═══ TEXTE FOURNI
Maroc

Huiles de table : suspension des droits d’importation et après ?

Le gouvernement a décidé récemment de suspendre les droits d’importation applicables à certaines graines oléagineuses et aux huiles brutes. Une mesure, certes salutaire, mais qui ne devrait pas produire tous les effets escomptés, dont la baisse du prix final. Les consuméristes  s’attendaient plutôt à une baisse de la TVA.  

Présentes dans toutes les sauces, les huiles de table sont emblématiques de l’art culinaire marocain. Chaque année, il s’en consomme de grandes quantités, à tel point que le Royaume est classé parmi les 10 premiers importateurs de ces produits dans le monde. Aujourd’hui, face à la croissance démographique et au changement des habitudes alimentaires des ménages, la demande ne cesse d’augmenter. La consommation, sur les 10 dernières années, a crû de 20% pour l’huile et 60% pour le tourteau, selon les spécialistes.


77.000 tonnes d’huiles consommées par an
Sur la période 2020-2021, 77.000 tonnes d’huiles de colza et de tournesol et 460.000 tonnes de tourteaux de colza et tournesol ont été consommés dans le pays. Seulement voilà, aujourd’hui, peu de ménages peuvent se permettre le luxe de s’offrir cette denrée devenue rare et quasi inaccessible aux petites bourses. En l’espace de quelques mois, les prix ont connu des hausses vertigineuses.

À titre d’exemple, la bouteille d’huile de cinq litres, d’une marque très prisée, qui coûtait 129 DH en avril, se vend aujourd’hui à 146,95 DH. Et pour cause, le Maroc subit de plein fouet la flambée des prix des matières premières, en particulier ceux entrant dans la fabrication des huiles de table. En réalité, les prix de vente de ces derniers sont en hausse continue depuis fin 2020.
══════
═══ DONNÉES DE L'EXERCICE
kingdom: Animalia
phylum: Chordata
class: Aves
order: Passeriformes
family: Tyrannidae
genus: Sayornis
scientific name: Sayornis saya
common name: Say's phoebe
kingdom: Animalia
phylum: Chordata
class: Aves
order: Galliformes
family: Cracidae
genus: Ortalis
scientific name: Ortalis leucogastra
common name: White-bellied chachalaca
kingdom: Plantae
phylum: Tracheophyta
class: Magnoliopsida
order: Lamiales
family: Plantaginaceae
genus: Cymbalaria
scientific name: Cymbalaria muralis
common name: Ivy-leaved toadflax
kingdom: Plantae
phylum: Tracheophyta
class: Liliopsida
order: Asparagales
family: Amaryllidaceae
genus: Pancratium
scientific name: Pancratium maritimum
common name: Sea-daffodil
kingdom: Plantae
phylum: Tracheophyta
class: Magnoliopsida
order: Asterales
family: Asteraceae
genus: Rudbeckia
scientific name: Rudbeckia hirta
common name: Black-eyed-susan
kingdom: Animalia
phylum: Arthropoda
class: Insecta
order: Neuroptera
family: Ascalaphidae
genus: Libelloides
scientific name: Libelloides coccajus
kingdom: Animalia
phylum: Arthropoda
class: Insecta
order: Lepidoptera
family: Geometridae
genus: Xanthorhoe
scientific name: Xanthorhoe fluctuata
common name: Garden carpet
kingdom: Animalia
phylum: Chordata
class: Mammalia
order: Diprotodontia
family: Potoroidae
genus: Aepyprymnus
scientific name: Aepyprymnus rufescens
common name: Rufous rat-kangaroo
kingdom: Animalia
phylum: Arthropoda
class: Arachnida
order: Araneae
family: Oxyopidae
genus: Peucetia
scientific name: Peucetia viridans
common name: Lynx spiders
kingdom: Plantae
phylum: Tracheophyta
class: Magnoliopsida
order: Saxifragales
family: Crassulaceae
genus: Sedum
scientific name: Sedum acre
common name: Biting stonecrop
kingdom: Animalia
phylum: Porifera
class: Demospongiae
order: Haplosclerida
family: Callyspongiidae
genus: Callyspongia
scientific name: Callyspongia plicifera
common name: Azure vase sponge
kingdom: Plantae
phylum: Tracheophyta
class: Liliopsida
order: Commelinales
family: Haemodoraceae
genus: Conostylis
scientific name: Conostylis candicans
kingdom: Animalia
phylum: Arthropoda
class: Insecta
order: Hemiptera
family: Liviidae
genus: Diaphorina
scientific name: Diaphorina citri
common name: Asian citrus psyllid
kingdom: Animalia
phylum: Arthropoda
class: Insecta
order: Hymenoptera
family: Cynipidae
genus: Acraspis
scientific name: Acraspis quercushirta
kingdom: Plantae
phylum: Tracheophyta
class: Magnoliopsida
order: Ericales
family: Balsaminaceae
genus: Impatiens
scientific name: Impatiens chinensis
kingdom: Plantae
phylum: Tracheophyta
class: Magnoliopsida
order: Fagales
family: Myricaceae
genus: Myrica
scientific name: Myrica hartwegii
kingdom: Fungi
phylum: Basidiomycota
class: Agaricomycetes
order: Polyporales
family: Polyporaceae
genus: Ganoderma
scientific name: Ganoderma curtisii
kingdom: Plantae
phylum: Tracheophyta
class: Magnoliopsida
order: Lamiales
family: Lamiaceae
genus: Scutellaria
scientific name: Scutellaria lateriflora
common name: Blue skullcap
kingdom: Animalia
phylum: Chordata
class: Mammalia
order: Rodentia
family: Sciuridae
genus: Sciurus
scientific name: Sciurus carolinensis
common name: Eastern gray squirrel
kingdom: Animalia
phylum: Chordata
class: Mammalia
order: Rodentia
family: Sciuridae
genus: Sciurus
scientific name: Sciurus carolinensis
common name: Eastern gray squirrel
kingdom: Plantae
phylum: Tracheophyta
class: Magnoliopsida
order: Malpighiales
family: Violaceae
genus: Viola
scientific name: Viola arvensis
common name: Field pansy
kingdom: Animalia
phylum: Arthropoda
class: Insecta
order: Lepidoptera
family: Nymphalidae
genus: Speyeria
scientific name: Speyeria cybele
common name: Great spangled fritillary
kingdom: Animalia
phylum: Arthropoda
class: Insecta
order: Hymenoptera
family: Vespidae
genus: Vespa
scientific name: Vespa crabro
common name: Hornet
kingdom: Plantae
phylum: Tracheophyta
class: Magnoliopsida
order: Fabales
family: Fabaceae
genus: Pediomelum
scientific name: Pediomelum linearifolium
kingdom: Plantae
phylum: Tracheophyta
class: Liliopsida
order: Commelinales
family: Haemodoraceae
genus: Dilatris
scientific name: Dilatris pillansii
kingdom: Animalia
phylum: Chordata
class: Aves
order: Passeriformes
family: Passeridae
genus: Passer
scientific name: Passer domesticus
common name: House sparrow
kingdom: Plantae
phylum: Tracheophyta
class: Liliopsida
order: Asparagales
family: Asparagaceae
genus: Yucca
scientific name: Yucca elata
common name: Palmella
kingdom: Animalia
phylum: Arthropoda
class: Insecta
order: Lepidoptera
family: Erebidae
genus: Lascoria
══════
Selon le texte sur les huiles de table au Maroc, combien coûtait en avril la bouteille d'huile de cinq litres citée en exemple ? Le matériel fourni n'est pas nécessaire ici.

* **RÉPONSE ATTENDUE**: Elle coûtait 129 DH en avril.